When operating normally the bulb flashes briefly at switch on and then either goes off or glows very dimly.
If it glows bright and you are using an amp with a very high quiescent dissipation then choose a higher wattage bulb (40W to 150W).

If the amp is faulty and tries to draw too much current, the bulb lights up normally and the amp sees only a few volts across the mains transformer. This can allow some measurements to be taken to help locate the fault.
Power dissipation with the bulb inline is very low and nothing gets hot, although some components might just get warm.
 
I have had a faulty SOA circuit fail on several 405-2s These are shown as N1 & N2. These are mounted on 2 small 5 pin pcb/modules. To check you can remove these and the amplifier will operate with out them fitted but will not be protected against over current so do not connect a load to the output.

Stuart
 
Now please stop blowing fuses, connect a light bulb accross F2, and switch on your amp.
See what is a voltage across collector - emitter of tr10, base - emitter of tr10, collector - emitter of tr8 and base - emitter of tr8.

Also, gentlemen who criticized Swinik, please show me your "Bridge" on the schematics. The whole patented "invention" is an approximation of a transfer function through the R38 resistor.
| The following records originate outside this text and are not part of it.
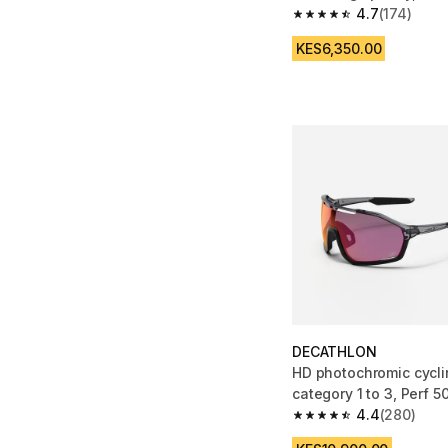
4.7
(174)
4.7 out of 5 stars fro
KES6,350.00
DECATHLON
HD photochromic cycli
category 1 to 3, Perf 5
4.4
(280)
4.4 out of 5 stars fro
It reminds me another patent, for the invention of the weapon with a screw-like trunk.
 
pborlace said:
Current flowing through bulb.

Voltage at d11 = 0.016v
c16= 0.847v

I mean, check if they are alive and not shorted.

Unplug your amp, let it stay few minutes untill all capacitors are discharged, then check everything going from the F2 fuse, step by step, unsoldering and checking resistance to the ground with a speaker connected, probably D11 is bad, or emitter of tr10 is shorted to the heatsink.